**PROVIDED PASSAGE**

* begin *

# Utah Trip Recommendations?



## Kenai (Dec 15, 2013)

Brighton is popular here but I'm not entirely sure why. I think it all depends on conditions and I have had better luck finding good snow at other places. Obviously if you get a good bit of fresh they will all be awesome. Snowbird is my favorite in the Cottonwoods because of the huge variety of terrain. 

If you want to do a bit of a tour I would take the time to go up to Powder and Snow Basin. Powder in particular is a ton of fun and you can find fresh snow long after a storm.


----------



## hikeswithdogs (Sep 23, 2011)

Do a search there is 20 topics on this and look in the Utah regional section

Stay away from Snowbird on the weekends if at all possible

Park City is overpriced and gets less snow than everywhere else

Snowbasin and Powder Mountain are WAY WAY worth the drive, PowMow has the best inbounds backcountry(Powder Country) and Snowbasin has the longest runs and best views.

Brighton has great night riding, nothing like a "powder night" at Brighton, also Brighton's side country is bomb.

Solitude has gotten more snow than anyone this year, great place to ride if you have to ride Big\Little Cottonwood areas on a weekend.

Utah is riding better now than at anytime the entire season last year, and you might have good timing for storms.

weather forecast here
Wasatch Snow Forecast | Your Utah Powder Resource


----------



## nutmegchoi (Feb 10, 2016)

Go to Snowbird.
I LOVE Mineral Basin.
It is absolutely gorgeous up there and so much fun to ride.


----------



## txb0115 (Sep 20, 2015)

* end *

**STORED ROWS**

* begin *

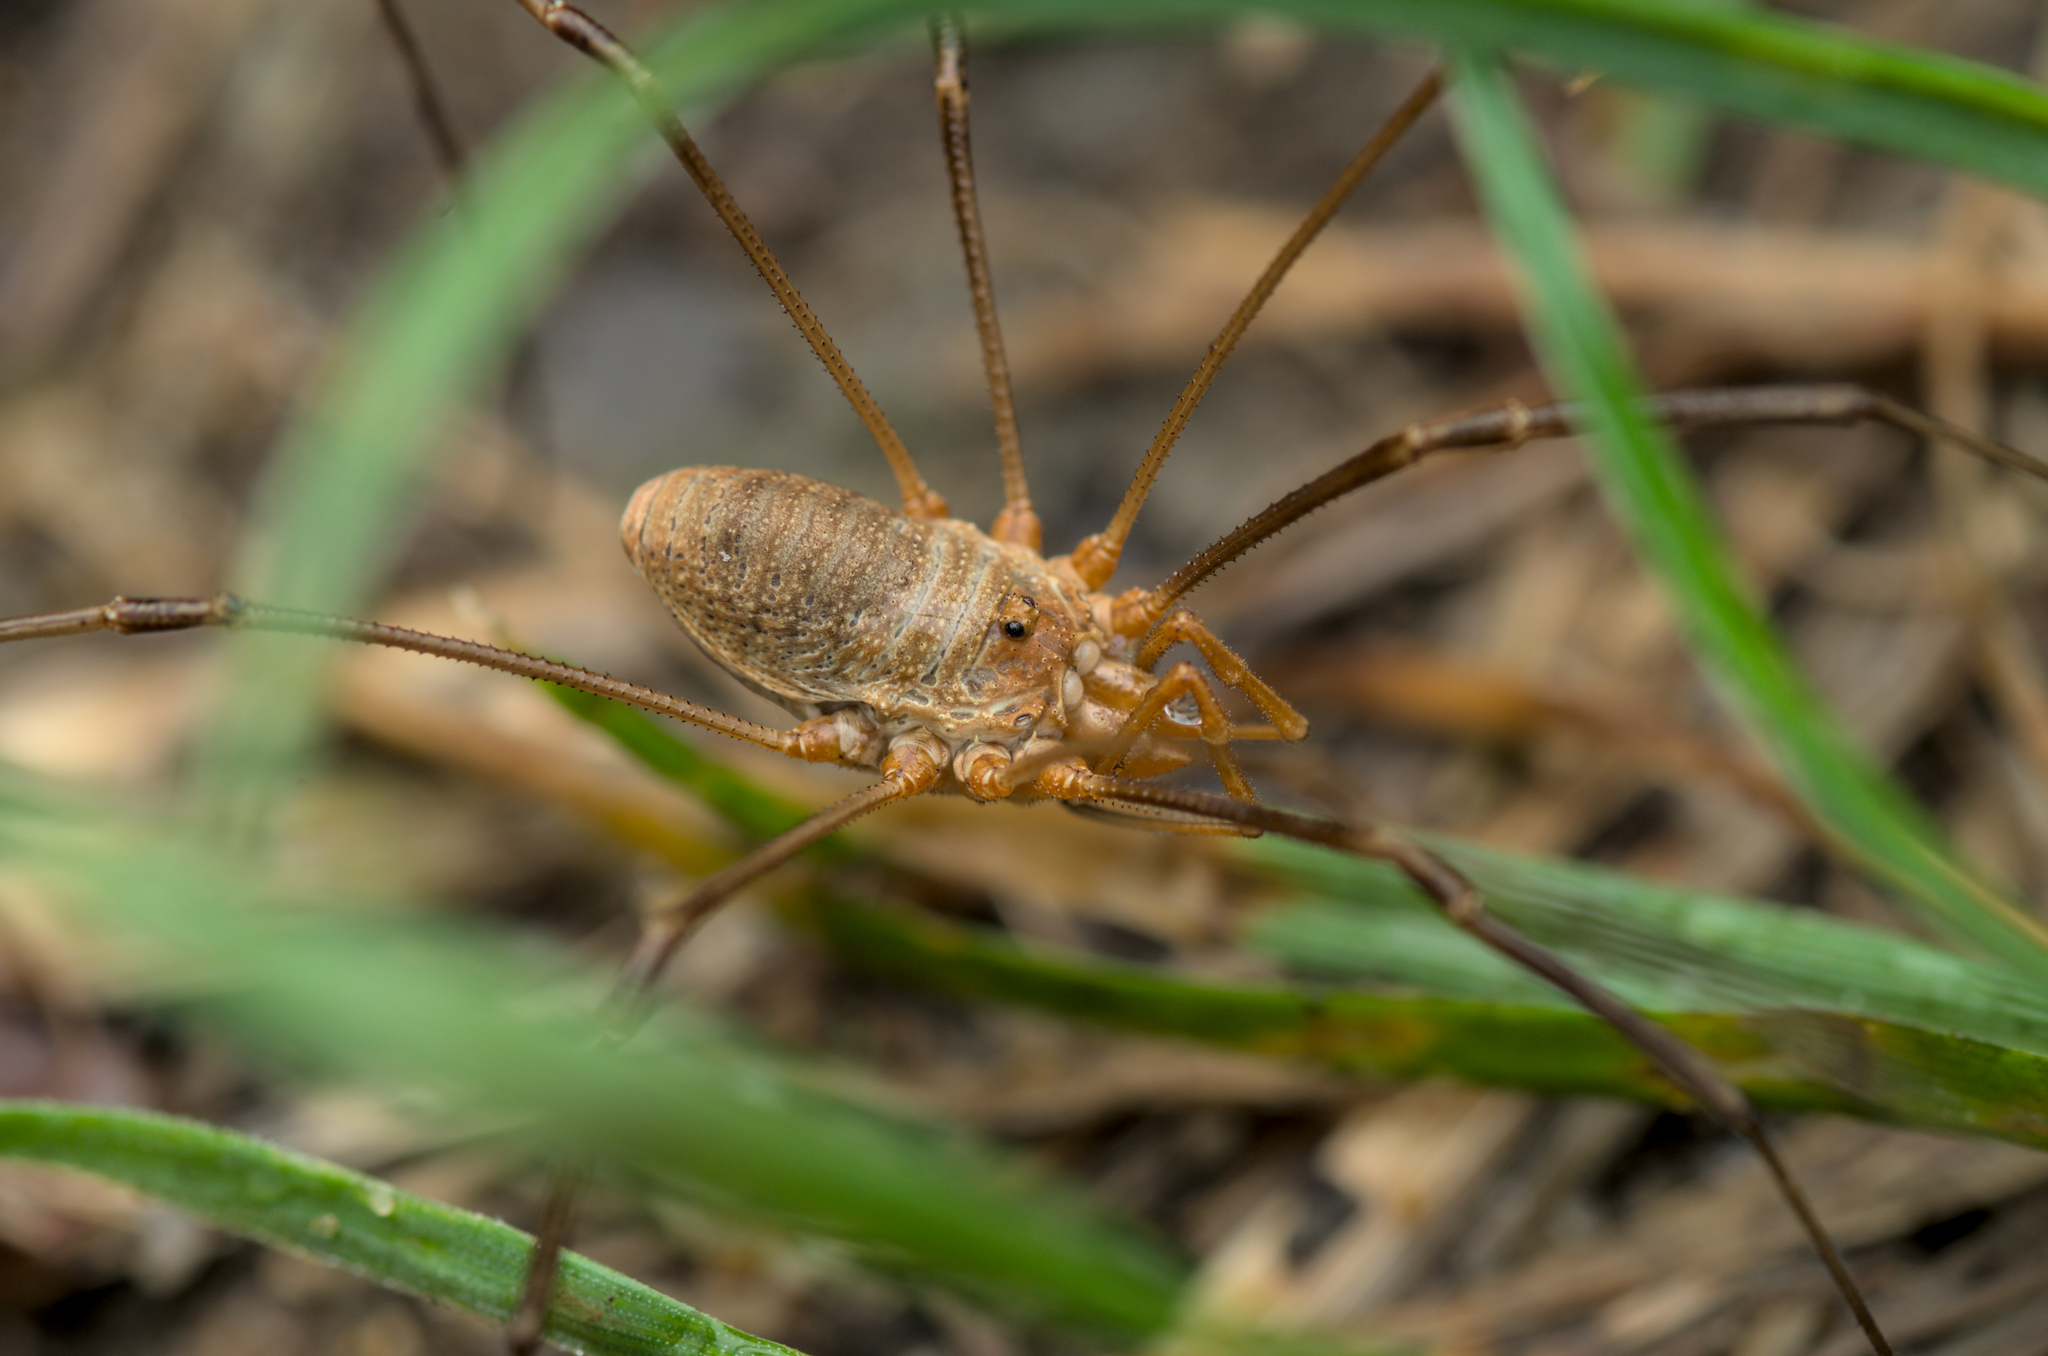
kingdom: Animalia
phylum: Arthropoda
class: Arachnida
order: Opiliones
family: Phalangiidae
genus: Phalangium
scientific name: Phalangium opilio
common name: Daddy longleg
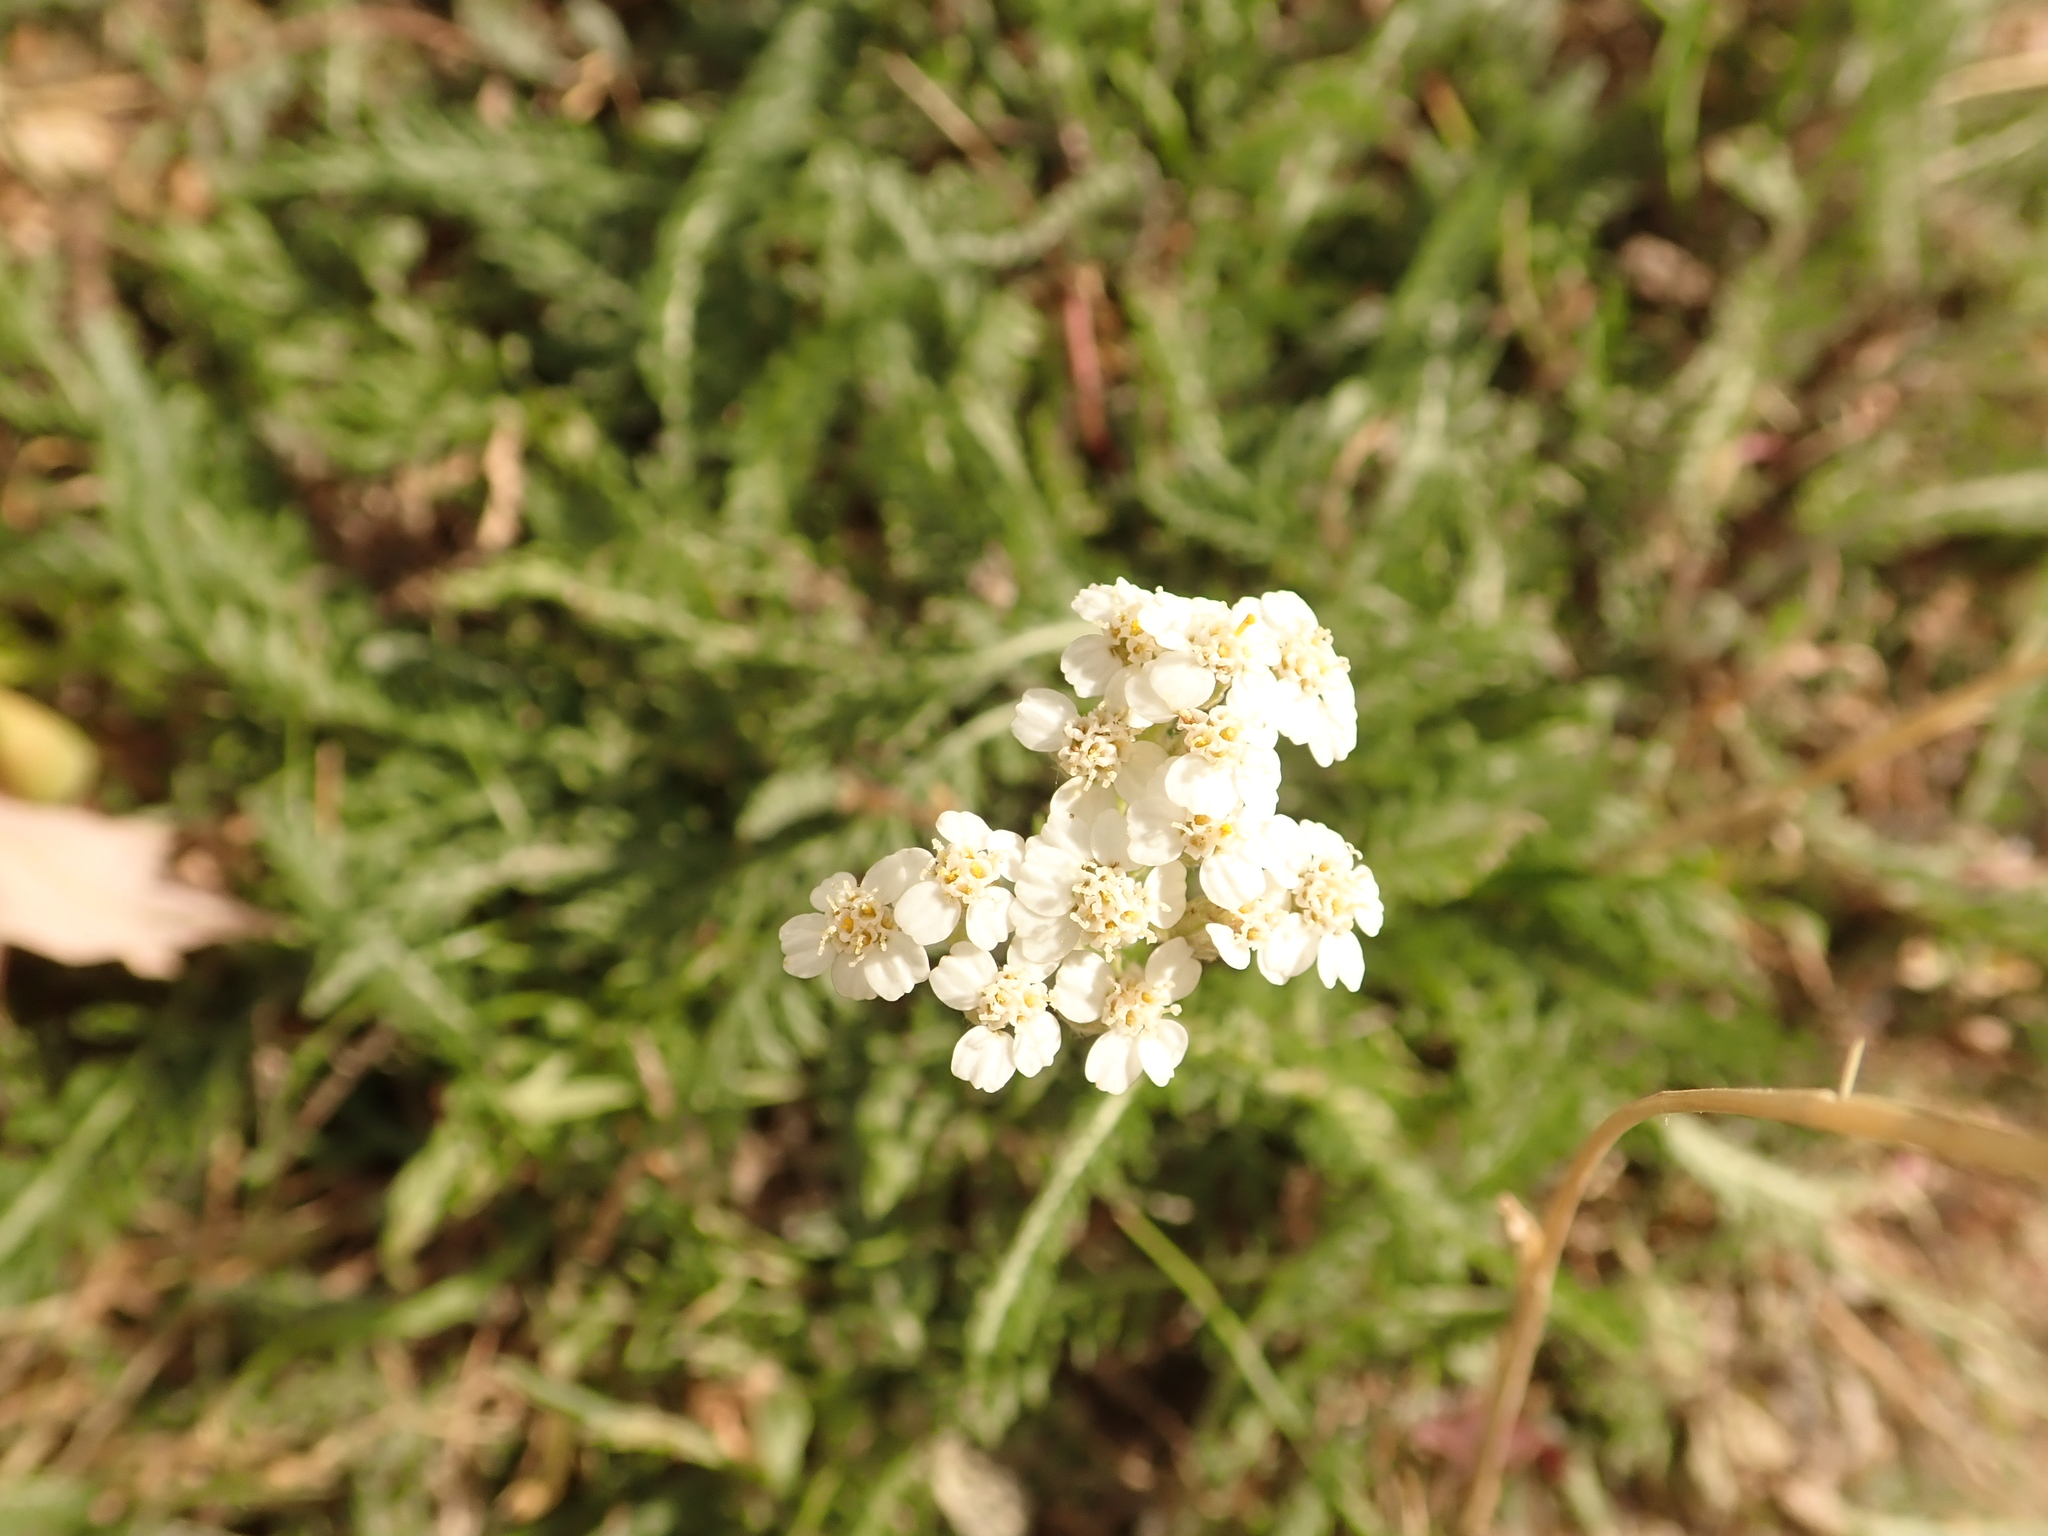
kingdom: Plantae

* end *

**WHAT YOU WILL DO**
A. In the Utah trip thread, rewrite the passage that begins at the words "Brighton is popular" and stops after "variety of terrain.", swapping "Snowbird" for "Alta".
B. List the usernames of everyone who posted in the Utah trip thread.
C. Translate this sentence from the Utah trip thread into Spanish: "Powder in particular is a ton of fun and you can find fresh snow long after a storm."
Base your work on the Utah trip thread alone and leave the data out of it.

**RESPONSES**
A.
Brighton is popular here but I'm not entirely sure why. I think it all depends on conditions and I have had better luck finding good snow at other places. Obviously if you get a good bit of fresh they will all be awesome. Alta is my favorite in the Cottonwoods because of the huge variety of terrain.

B.
Kenai
hikeswithdogs
nutmegchoi
txb0115

C. Powder en particular es muy divertido y puedes encontrar nieve fresca mucho después de una tormenta.